▶ **CONSEGNE DELL'ESERCIZIO**:
[1] Nell'estratto sull'alta finanza occidentale, per quale motivo viene messa in dubbio l'idea che “Non si muove foglia che il competente non voglia”? Rispondi in una-tre frasi.
[2] Restituisci alla lettera il passo dell'estratto sull'alta finanza occidentale che comincia con "Conclusioni delle Conclusioni" e finisce con "di Antimafia 2000.".
[3] Riprendi l'estratto sull'alta finanza occidentale a partire dal punto in cui si interrompe.
━━━ ESTRATTO DELLA FONTE ━━━
Conclusioni delle Conclusioni (Ehm… scusate)

L’ atteggiamento dell’alta finanza occidentale è avventuristico, pericoloso e puzza di disperazione. Molti sono propensi a considerare tutto come un qualcosa di simile a “Non si muove foglia che il competente non voglia” ma l’impressione è che stanno crescendo troppe erbe, radici e piante (altro che foglie) per il numero di “competenti” in occidente in grado di capire la situazione. Sottovalutarle per scelta, per nascondere il terrore, non aiuterà di certo. Vista in quest’ottica anche la retorica del New World Order molto usata negli Alt-Media appare piuttosto trascurabile, e si “rivalutano” sicchè le parole profetiche che Giulietto Chiesa pronunciò in una conferenza di Antimafia 2000.
━━━ DATI FORNITI ━━━
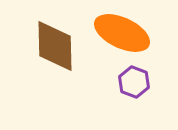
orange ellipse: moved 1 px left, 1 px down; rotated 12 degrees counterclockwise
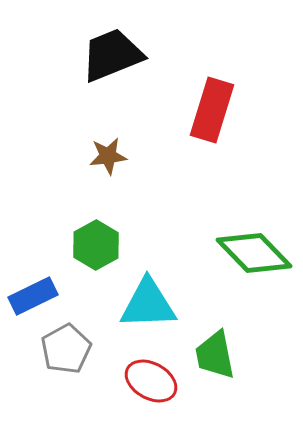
━━━
▶ **SOLUZIONI DELL'ESERCIZIO**:
[1] Perché l'impressione è che stiano crescendo troppe erbe, radici e piante, altro che foglie, per il numero di "competenti" in occidente in grado di capire la situazione.

[2]
Conclusioni delle Conclusioni (Ehm… scusate)

L’ atteggiamento dell’alta finanza occidentale è avventuristico, pericoloso e puzza di disperazione. Molti sono propensi a considerare tutto come un qualcosa di simile a “Non si muove foglia che il competente non voglia” ma l’impressione è che stanno crescendo troppe erbe, radici e piante (altro che foglie) per il numero di “competenti” in occidente in grado di capire la situazione. Sottovalutarle per scelta, per nascondere il terrore, non aiuterà di certo. Vista in quest’ottica anche la retorica del New World Order molto usata negli Alt-Media appare piuttosto trascurabile, e si “rivalutano” sicchè le parole profetiche che Giulietto Chiesa pronunciò in una conferenza di Antimafia 2000.

[3]
Io non vedo nessun Nuovo Ordine Mondiale, ma un grande disordine dell’impero

Caro Giulietto! scemi noi a non darti retta. Più che un New World Order questo sembra un tentativo di mantenere il vecchio ordine marcio contro i nuovi ordini che stanno sorgendo, contando che il digital dollar è una proposta che viene proprio dall’Area Dem. Per concludere:

La Criptovaluta Globale auspicata da Carney altro non è che un attacco contro i numerosi nemici: Russia (La più temuta, l’orso che si vuole annientare), Cina e Bitcoin (La Tigri che si vorrebbero addomesticare) Trump: che è nella posizione più vulnerabile, ma potrebbe rivelarsi anch’esso un bull-dog duro, il suo consenso (nascosto ma esistente) tra neri e latinos socialisti, di molti ebrei legati all’economia reale, e di tutti gli imprenditori di origine scozzese e irlandese, potrebbe rendere complesso un broglio elettorale.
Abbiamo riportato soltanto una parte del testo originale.